How Spotify Implemented Personalized Audiobook Recommendations

Introduction

Spotify is the most popular music-streaming app in the world. In addition to songs and albums, Spotify has a great collection of podcasts and talk shows. They have recently introduced audiobooks in their app. Like any other offering, Spotify wanted to ensure that its audiobook recommendations catered to user’s preferences. Hence, they developed a Graph Neural Network-based recommendation algorithm to personalize audiobook recommendations.

This article discusses the challenges Spotify faced in delivering personalized audiobook recommendations and the exploratory data analyses conducted to address them. It explores Spotify’s innovative solution: a two-tower graph neural network model designed to enhance audiobook personalization.

Challenges

As audiobooks were a recent addition to Spotify’s content library, they faced some challenges –

There was a data scarcity issue as the content type was newly introduced.
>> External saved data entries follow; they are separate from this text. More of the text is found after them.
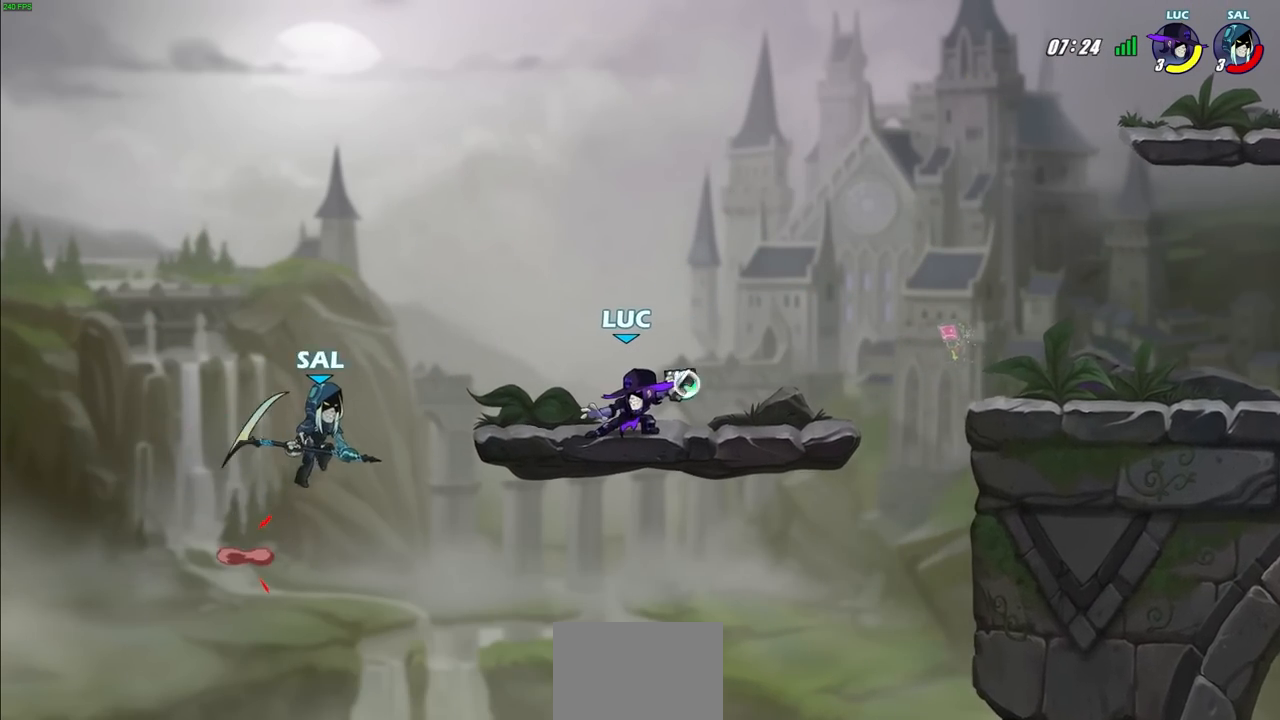
{"buttons": [], "left_stick": "center", "right_stick": "center", "events": [[383, "CROSS", "down"], [400, "CROSS", "up"], [400, "SQUARE", "down"], [400, "right_stick", "down-left"], [500, "SQUARE", "up"], [500, "right_stick", "center"]]}
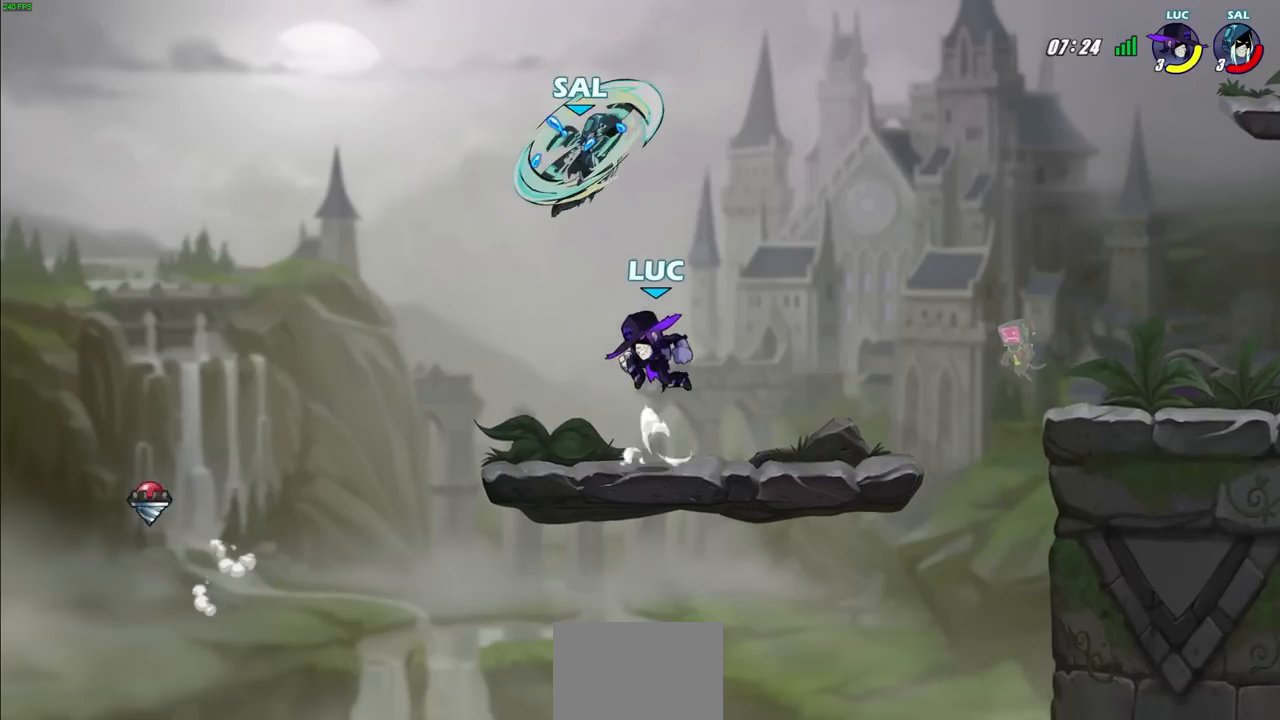
{"buttons": [], "left_stick": "down-left", "right_stick": "center", "events": [[133, "left_stick", "right"], [333, "left_stick", "center"], [417, "left_stick", "left"], [467, "left_stick", "down-left"]]}
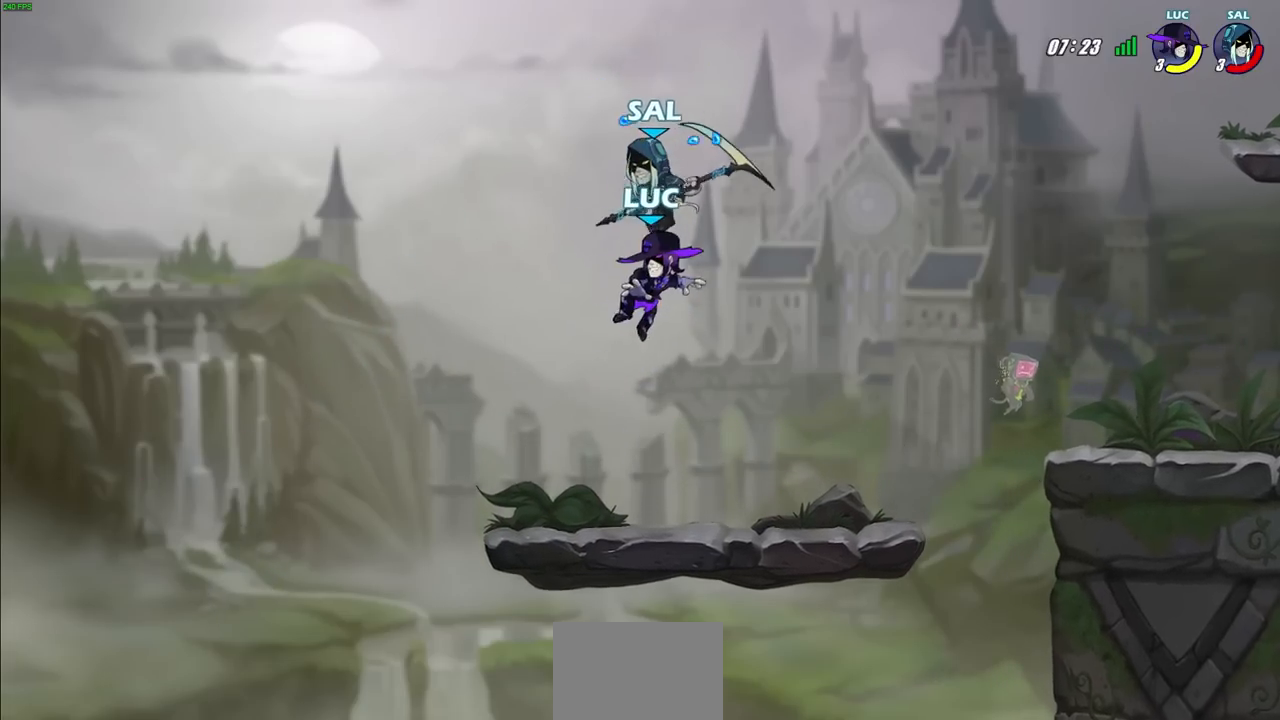
{"buttons": ["SQUARE"], "left_stick": "right", "right_stick": "center", "events": [[217, "left_stick", "right"], [433, "SQUARE", "down"]]}
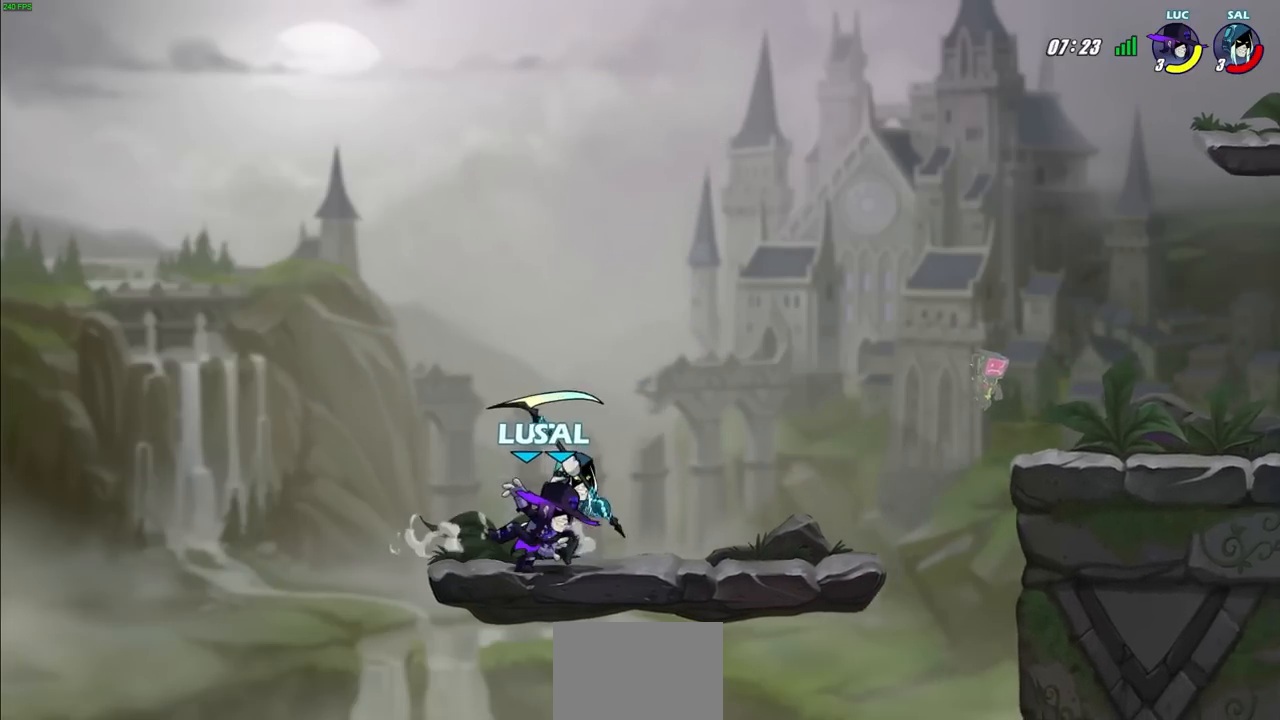
{"buttons": ["R2"], "left_stick": "right", "right_stick": "center", "events": [[17, "SQUARE", "up"], [50, "left_stick", "center"], [417, "left_stick", "right"], [483, "R2", "down"]]}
There were fewer user interactions for audiobooks compared to other content types. Many users were unaware of audiobooks on Spotify.
Audiobooks are currently available for Premium users but were initially launched under the direct-sales model, meaning users had to pay explicitly to listen to audiobooks. There was even more scarcity of explicit signals that Spotify could use to build a Recommendation System.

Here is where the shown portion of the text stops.